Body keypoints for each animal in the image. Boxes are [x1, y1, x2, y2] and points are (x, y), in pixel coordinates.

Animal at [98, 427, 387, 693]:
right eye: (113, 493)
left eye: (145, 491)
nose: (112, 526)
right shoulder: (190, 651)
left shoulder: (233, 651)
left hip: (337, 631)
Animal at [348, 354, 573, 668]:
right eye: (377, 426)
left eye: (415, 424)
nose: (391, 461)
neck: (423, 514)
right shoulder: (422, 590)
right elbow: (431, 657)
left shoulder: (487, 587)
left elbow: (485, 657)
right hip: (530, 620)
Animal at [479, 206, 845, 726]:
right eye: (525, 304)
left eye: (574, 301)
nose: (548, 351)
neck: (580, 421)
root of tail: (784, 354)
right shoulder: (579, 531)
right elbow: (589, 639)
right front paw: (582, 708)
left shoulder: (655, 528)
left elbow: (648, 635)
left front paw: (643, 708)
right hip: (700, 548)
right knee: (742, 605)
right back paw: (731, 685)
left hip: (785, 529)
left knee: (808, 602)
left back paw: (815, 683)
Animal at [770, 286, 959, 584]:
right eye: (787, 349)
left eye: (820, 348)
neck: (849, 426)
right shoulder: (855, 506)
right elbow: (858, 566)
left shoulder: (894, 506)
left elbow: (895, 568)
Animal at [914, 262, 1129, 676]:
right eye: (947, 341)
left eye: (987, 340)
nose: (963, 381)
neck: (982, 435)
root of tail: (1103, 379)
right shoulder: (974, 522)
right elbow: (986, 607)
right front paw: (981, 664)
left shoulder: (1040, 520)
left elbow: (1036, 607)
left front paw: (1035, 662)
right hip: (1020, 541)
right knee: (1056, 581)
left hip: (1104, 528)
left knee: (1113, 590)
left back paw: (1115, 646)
----
▶ **Requirement**
Each line of the records above that contains the word "shoulder" should be counted; give the resulting number without further words.

▶ **Result of this task**
10